'1.5ºC? Economics for a common future' by Clive Lewis MP
A Labour party member once told Ed Miliband, after listening to him speak about the dangers of climate change, “Ed, Martin Luther King didn’t say ‘ I have a nightmare’. He said ‘I have a dream”. And yet, with publication of this week’s stark new IPCC report we have what appears to be an unfolding global ‘nightmare’ we seem incapable of preventing. Hardly the stuff of inspiration. So how do we turn this unfolding ‘existential threat’ into the language of hope?
The current orthodoxy is to speak of the ‘economic opportunities’ tackling climate change represents. There is a lot of truth to this narrative – pushing through rapid decarbonisation calls for massive infrastructure investments and hundreds of thousands of good jobs. Yet implicit within it is the assumption that, given a few tweaks, the current neoliberal economic model will, at some point, when markets are good and ready, step up to the challenge.
But as Professor Nick Stern observed back in 2006, ‘climate change is the greatest market failure the world has ever seen’. In other words, markets will not solve climate breakdown on their own. Nor will they stop the rapidly deteriorating levels of biodiversity loss and breaching of of planetary boundaries. In fact I would go further and argue that the entire paradigm of deregulated markets, the all consuming drive for profit maximisation and the resulting gross inequality, has itself acted as the greatest recent driver of climate change and ecological degradation.
So perhaps rather than the current binary choice between climate change as either a nightmare or a ‘massive economic opportunity’, we need something more nuanced, more authentic. A political and economic narrative that has an honest analysis of what is happening and why, a vision of what a modern, sustainable economy actually looks like, and a route map to get to this ‘promised land’. This then is the challenge Labour’s shadow treasury team has embarked upon, alongside a group of climate scientists and environmental economists recruited to help us puzzle this out. One of the core tasks of this work is to make sure that Labour’s programme for government is consistent with our commitments under the Paris Agreement. To date some of the things I’ve learned have been deeply troubling.
Despite the government’s rhetoric, UK emissions have not fallen at all since 1990 – if you account for emissions from international aviation and shipping, and consumption of imported goods. Meanwhile, when we look closely at the UN goals and UK carbon budgets to limit warming to less than 2ºC, we see they rely on future ‘negative emissions technologies’. In other words we’re counting on our children and grandchildren to devise technologies that will suck vast amounts of carbon out of the atmosphere after 2050. No pressure, kids.

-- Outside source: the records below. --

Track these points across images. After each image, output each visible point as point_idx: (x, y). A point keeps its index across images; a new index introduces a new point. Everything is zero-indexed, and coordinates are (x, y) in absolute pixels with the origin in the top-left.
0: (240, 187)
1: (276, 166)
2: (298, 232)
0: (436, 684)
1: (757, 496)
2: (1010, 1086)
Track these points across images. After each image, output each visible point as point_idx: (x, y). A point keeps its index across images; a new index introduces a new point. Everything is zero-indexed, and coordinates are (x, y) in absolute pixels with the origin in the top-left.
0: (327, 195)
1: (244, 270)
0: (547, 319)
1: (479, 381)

These two key issues – zero progress hidden by misleading carbon accounting and the fact we’re relying on sci-fi technology and blind optimism – lead to a sobering scientific conclusion: that a country like the UK needs to start halving its emissions every decade from here on in. This is a much steeper trajectory of reductions than the one we are supposed to be on today. Fail to do that in any one decade and you can kiss goodbye to attaining a long-term 2C and below target.
This is serious. It means in effect that any economic investment activity – whether housebuilding, airport expansion, re-industrialisation, new roads or public transport infrastructure – that doesn’t contribute to halving our carbon output in the next 7-9 years, should under almost no circumstances be embarked upon. Longer-term decarbonisation targets beyond this time frame are all but irrelevant can-kicking exercises for politicians today. We’re now officially out of road, and it is short-term decarbonisation goals the next Labour government must focus on if the science is to be acted upon in time.

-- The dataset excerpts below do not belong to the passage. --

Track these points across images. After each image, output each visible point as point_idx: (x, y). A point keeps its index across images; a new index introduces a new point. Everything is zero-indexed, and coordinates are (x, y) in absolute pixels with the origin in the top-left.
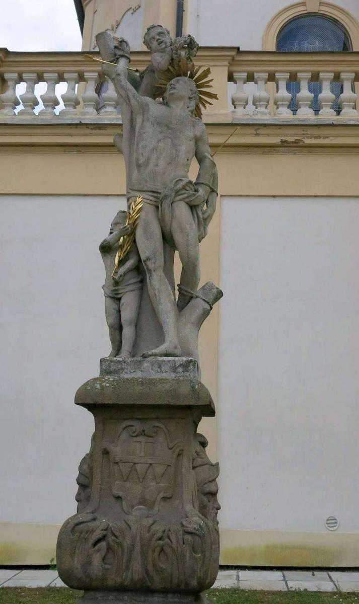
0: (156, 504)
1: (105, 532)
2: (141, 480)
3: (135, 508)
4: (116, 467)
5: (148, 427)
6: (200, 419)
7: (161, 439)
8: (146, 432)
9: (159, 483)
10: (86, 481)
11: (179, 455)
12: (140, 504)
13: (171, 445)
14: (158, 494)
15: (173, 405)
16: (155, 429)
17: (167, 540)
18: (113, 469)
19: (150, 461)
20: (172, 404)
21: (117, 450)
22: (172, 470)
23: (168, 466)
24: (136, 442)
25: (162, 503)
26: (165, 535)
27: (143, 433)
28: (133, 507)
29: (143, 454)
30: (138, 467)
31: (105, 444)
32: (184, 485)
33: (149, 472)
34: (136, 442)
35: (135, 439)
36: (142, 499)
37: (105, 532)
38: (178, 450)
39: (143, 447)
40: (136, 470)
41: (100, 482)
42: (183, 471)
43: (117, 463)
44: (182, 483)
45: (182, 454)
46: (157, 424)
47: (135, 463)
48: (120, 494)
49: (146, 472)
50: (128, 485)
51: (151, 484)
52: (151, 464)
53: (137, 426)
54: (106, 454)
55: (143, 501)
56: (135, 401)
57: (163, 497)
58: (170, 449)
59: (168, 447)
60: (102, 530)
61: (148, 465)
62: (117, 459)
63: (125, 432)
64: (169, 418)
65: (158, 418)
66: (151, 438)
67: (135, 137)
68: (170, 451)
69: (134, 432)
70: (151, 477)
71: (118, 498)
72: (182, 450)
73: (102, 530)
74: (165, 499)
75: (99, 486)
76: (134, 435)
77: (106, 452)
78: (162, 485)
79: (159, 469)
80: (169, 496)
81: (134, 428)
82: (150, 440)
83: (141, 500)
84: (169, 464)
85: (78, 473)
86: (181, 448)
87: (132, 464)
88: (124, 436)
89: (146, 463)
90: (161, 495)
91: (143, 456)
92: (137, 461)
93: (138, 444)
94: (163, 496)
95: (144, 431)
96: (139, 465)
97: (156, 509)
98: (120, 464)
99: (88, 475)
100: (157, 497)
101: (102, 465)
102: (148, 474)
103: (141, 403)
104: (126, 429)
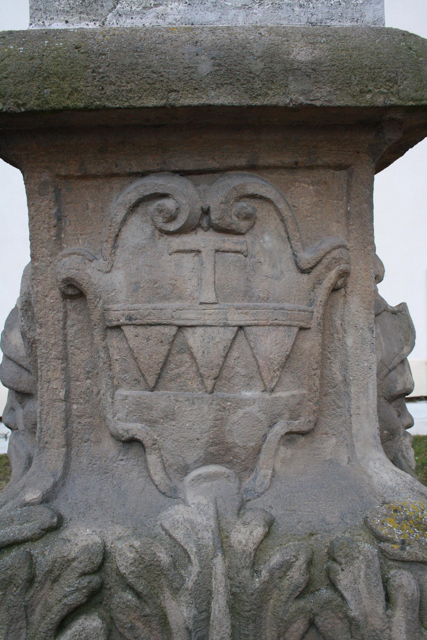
0: (262, 456)
1: (96, 579)
2: (209, 383)
3: (194, 474)
4: (114, 341)
5: (217, 195)
6: (373, 180)
7: (267, 240)
8: (214, 216)
9: (272, 391)
10: (25, 382)
11: (335, 289)
12: (208, 460)
13: (307, 257)
14: (271, 426)
15: (322, 108)
16: (246, 206)
17: (325, 593)
18: (106, 349)
19: (236, 318)
20: (318, 103)
21: (114, 283)
22: (311, 343)
23: (302, 329)
24: (178, 252)
25: (285, 452)
26: (318, 573)
27: (202, 221)
28: (185, 470)
29: (209, 295)
30: (194, 339)
31: (68, 265)
32: (353, 389)
33: (235, 354)
34: (178, 252)
35: (177, 242)
36: (213, 444)
37: (96, 579)
38: (333, 274)
39: (209, 266)
40: (189, 350)
41: (62, 394)
42: (349, 341)
43: (118, 327)
44: (346, 381)
45: (345, 285)
46: (255, 184)
47: (180, 327)
48: (136, 429)
49: (226, 357)
50: (162, 399)
51: (248, 394)
52: (241, 327)
53: (184, 195)
54: (72, 297)
55: (219, 452)
56: (173, 95)
57: (287, 434)
58: (303, 271)
59: (296, 263)
60: (84, 574)
61: (230, 334)
62: (117, 314)
63: (135, 220)
64: (294, 167)
65: (252, 168)
66: (235, 238)
67: (66, 31)
68: (305, 277)
69: (172, 218)
70: (243, 372)
71: (131, 442)
72: (344, 274)
73: (84, 574)
74: (291, 437)
75: (62, 405)
76: (172, 227)
77: (74, 292)
78: (282, 394)
79: (271, 344)
80: (305, 428)
81: (169, 204)
82: (229, 242)
83: (211, 449)
84: (302, 324)
85: (376, 242)
86: (343, 266)
87: (175, 329)
88: (137, 231)
89: (226, 326)
90: (280, 428)
91: (213, 300)
92: (190, 316)
93: (188, 261)
94: (286, 430)
95: (206, 212)
96: (199, 331)
97: (264, 472)
98: (129, 331)
99: (25, 363)
100: (265, 436)
101: (65, 335)
102: (231, 361)
103: (196, 102)
104: (140, 210)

As sobering as this all is, this is where the language of ‘opportunity’ comes into play. But rather than just accepting the current economic imperatives, a meaningful political response to climate change offers opportunities for radical revision of both the role and remit of the Treasury in this process as well as other departments, local govt, civil society and of course markets.
At this year’s Party conference Jeremy Corbyn outlined a full embrace of the economic opportunities decarbonisation offers our country. But for those that understand the Corbyn project, there’s also another prized objective – that of social and economic justice. If we play it right, the radical economic transition which the science demands can open up an unprecedented opportunity to reinvent Britain as a better, fairer, smarter and more compassionate place to live.
That’s why the principle of equity will be central to Labour’s approach to tackling climate change. Today, the richest 10% of the world’s population are responsible for half of all emissions, while those least responsible for causing climate change will be hit first and worst by its impacts. Even within the UK, average emissions from richer households are 50% higher than from poorer ones. The implication here is that efficient carbon mitigation policies must target the high emitters first. As climate scientist Professor Kevin Anderson puts it, “you can’t take emissions away from people who haven’t got them.”
And therein lies the political truth at the heart of the sustainability and decarbonisation project we’ve embarked upon. The understanding that tackling inequality – a core Labour purpose – dove-tails perfectly with saving the planet. A new socialist narrative for the 21st century beckons, if we have the courage and vision to pursue it.